**Task statement**
Whenever a line contains the string "center", copy it out of the entries.

**Data supplied**
------------------------------------------------------------------------

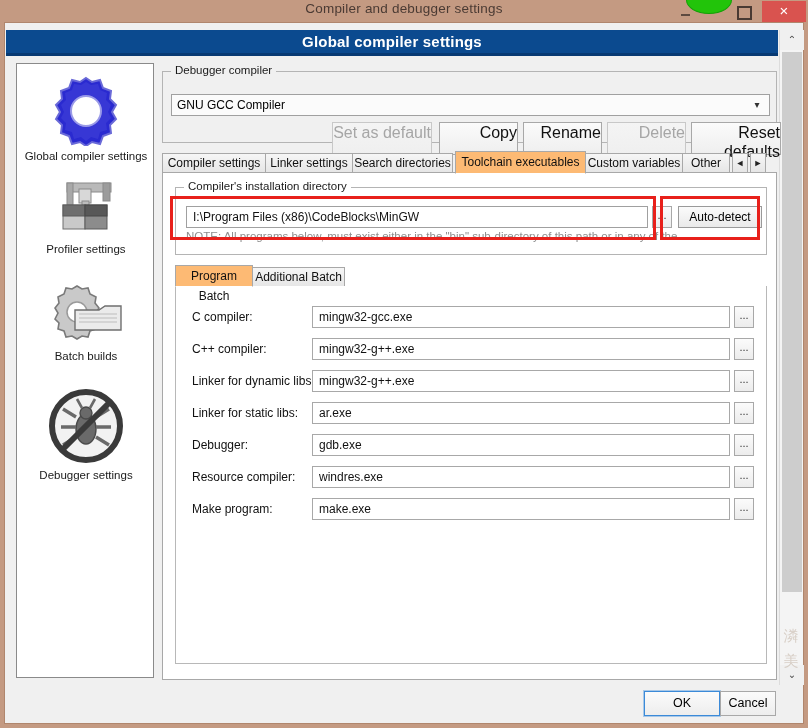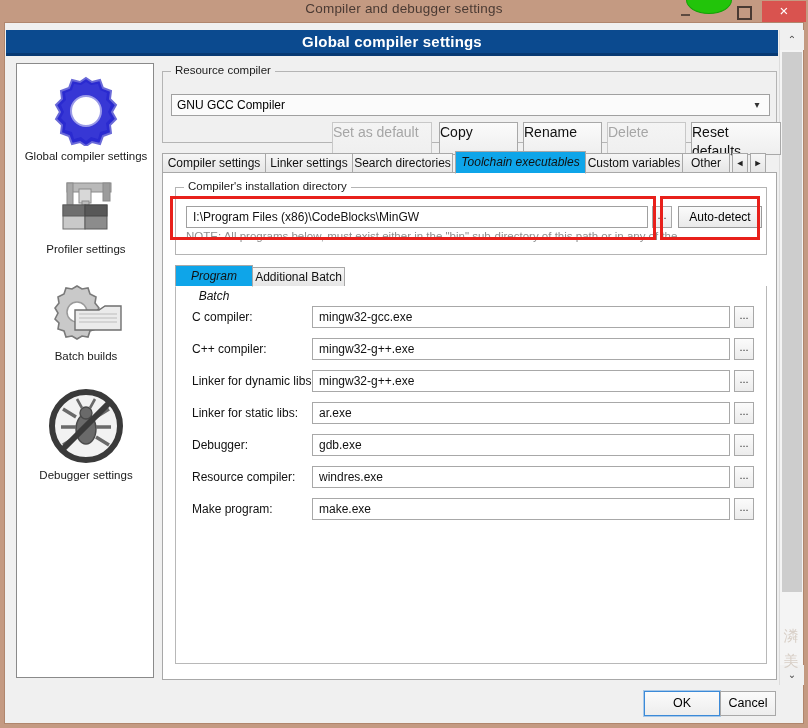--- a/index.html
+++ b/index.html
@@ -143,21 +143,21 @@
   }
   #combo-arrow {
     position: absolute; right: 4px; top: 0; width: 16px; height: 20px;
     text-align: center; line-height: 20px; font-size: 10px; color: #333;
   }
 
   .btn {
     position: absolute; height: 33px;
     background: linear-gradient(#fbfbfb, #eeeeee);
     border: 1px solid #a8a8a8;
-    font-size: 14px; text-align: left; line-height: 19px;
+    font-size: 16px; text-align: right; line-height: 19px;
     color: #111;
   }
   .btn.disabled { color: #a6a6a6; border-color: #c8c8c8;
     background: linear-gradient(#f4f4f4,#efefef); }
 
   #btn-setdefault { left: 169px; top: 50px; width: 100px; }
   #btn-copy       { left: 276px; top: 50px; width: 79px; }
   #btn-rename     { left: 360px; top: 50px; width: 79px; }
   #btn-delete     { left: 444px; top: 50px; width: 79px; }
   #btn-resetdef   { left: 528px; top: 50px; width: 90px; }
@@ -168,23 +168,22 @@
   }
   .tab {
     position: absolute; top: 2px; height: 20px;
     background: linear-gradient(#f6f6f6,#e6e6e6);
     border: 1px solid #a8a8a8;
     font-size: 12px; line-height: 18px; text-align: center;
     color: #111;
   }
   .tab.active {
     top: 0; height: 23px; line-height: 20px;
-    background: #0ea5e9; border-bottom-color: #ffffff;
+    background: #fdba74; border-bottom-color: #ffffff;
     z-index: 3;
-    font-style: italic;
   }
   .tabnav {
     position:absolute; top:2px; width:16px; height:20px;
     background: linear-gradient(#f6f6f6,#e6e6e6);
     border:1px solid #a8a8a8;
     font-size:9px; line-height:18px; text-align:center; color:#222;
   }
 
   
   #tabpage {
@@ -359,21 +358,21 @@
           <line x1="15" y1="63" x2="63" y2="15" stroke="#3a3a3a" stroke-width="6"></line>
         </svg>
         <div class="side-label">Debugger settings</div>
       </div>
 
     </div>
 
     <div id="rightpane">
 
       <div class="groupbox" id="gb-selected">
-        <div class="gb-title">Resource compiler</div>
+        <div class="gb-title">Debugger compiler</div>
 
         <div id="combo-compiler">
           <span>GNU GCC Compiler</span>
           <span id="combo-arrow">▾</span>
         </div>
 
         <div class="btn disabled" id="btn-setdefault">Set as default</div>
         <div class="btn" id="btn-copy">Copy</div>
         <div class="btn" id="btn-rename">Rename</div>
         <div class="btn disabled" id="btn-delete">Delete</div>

------------------------------------------------------------------------

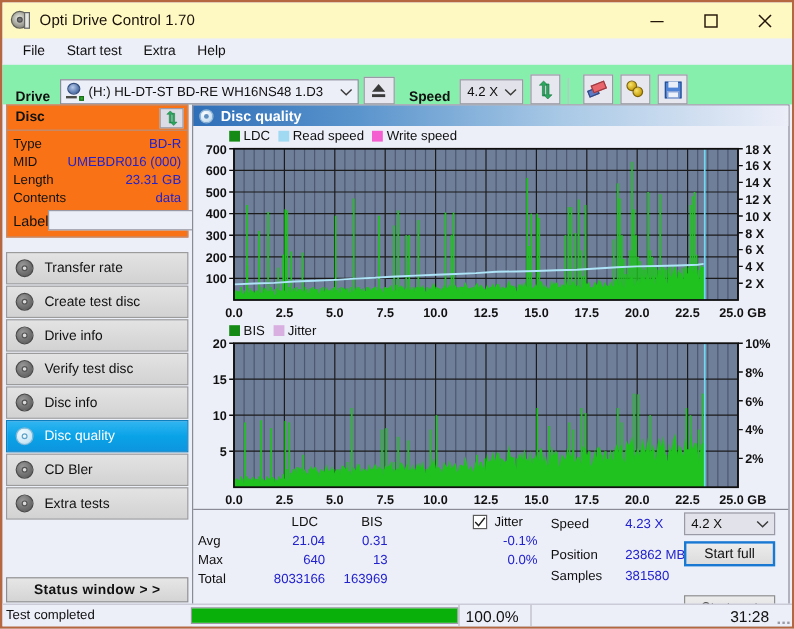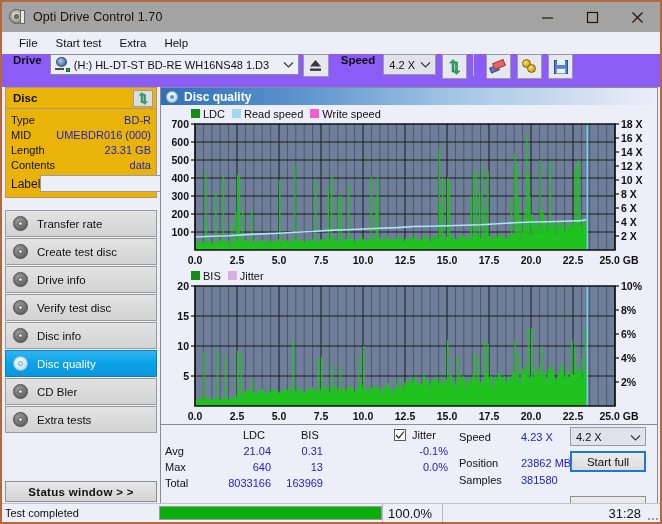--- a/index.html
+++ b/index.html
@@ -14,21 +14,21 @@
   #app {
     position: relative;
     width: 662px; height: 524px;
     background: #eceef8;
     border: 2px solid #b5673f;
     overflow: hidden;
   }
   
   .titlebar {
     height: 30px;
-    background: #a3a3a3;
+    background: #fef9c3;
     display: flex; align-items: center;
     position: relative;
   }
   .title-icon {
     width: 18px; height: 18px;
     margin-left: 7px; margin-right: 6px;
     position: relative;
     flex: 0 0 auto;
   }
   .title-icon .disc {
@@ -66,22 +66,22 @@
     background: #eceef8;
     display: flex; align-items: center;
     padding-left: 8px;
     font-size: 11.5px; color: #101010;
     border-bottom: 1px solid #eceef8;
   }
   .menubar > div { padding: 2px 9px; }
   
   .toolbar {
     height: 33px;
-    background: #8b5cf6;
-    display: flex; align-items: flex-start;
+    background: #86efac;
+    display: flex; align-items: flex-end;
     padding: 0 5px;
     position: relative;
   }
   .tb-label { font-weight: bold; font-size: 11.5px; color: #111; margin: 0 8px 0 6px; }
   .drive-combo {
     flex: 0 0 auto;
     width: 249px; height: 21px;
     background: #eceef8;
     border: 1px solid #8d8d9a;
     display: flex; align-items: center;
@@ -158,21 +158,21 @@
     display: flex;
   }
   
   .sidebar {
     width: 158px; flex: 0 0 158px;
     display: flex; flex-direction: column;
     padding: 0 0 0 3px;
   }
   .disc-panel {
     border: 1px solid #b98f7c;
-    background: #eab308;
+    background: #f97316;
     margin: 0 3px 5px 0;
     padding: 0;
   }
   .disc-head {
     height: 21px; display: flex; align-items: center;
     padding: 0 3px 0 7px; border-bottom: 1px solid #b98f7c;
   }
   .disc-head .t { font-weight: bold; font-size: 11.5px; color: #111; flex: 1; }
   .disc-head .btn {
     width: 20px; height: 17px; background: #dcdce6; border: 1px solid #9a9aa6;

------------------------------------------------------------------------

**Response area**
     text-align: center; line-height: 20px; font-size: 10px; color: #333;
     font-size: 12px; line-height: 18px; text-align: center;
     font-size:9px; line-height:18px; text-align:center; color:#222;
     display: flex; align-items: center;
     display: flex; align-items: center;
     display: flex; align-items: center;
     height: 21px; display: flex; align-items: center;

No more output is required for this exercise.